Supplied text>
Historical Perspectives On Contemporary Issues
Daniel Vandersommers — Entangled Encounters at the National Zoo: Stories from the Animal Archive
In this episode of Perspectives, we speak with Daniel Vandersommers, author of Entangled Encounters at the National Zoo: Stories from the Animal Archive. In this book, Vandersommers shows how zoo animals always ran away from the zoo. This is meant literally—animals escaped frequently—but even more so, figuratively. Living, breathing, historical zoo animals ran away from their cultural constructions, and these constructions ran away from the living bodies they were made to represent. Vandersommers shows that the resulting gaps produced by runaway animals contain concealed, distorted, and erased histories worthy of uncovering.

Records supplied>
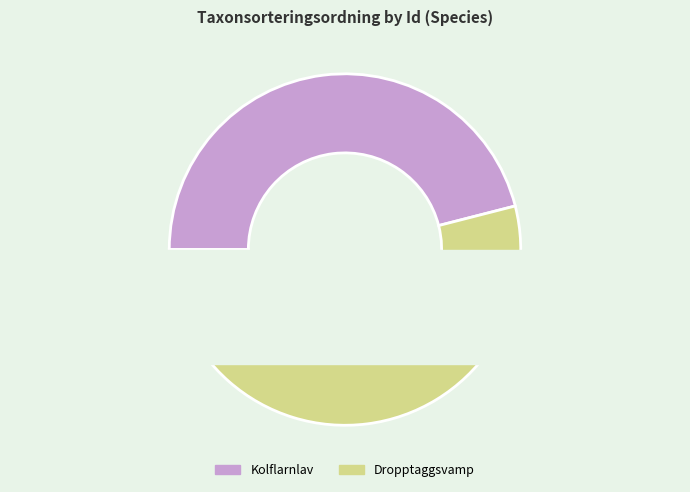

Rank the categories by value from highest to lowest.

96202846, 96202786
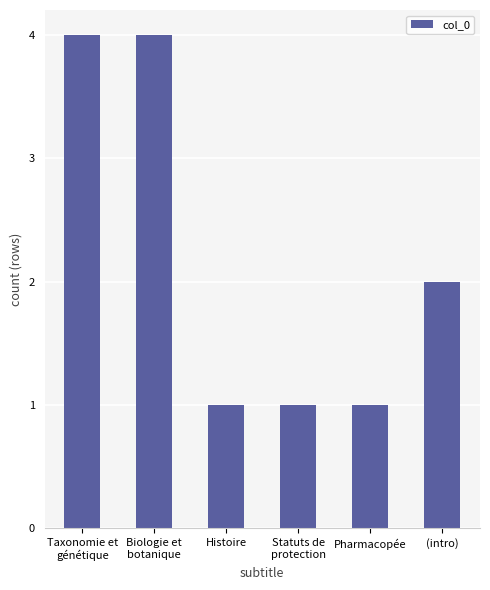

Reading left to right, what are all the values shown in this chart?

Taxonomie et
génétique=4	Biologie et
botanique=4	Histoire=1	Statuts de
protection=1	Pharmacopée=1	(intro)=2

Questions to answer>
1. Put this sentence from the National Zoo passage into Spanish: "In this book, Vandersommers shows how zoo animals always ran away from the zoo."
2. Extend the National Zoo passage, picking up after its final sentence.
The rows have no connection to the National Zoo passage.

Answers to the exercise>
1. En este libro, Vandersommers muestra cómo los animales del zoológico siempre se escapaban del zoológico.

2.
Entangled Encounters at the National Zoo also demonstrates how the popular zoology fostered by the National Zoo shaped every aspect of American science, culture, and conservation during the Gilded Age and Progressive Era. Between the 1880s and World War I, as intellectuals debated Darwinism and scientists institutionalized the laboratory, zoological parks suddenly appeared at the heart of nearly every major American city, captivating tens of millions of visitors. Vandersommers follows stories previously hidden within the National Zoo in order to help us reconsider the place of zoos and their inhabitants in the twenty-first century.
Recorded on October 31, 2023.
Closed captioning available on YouTube.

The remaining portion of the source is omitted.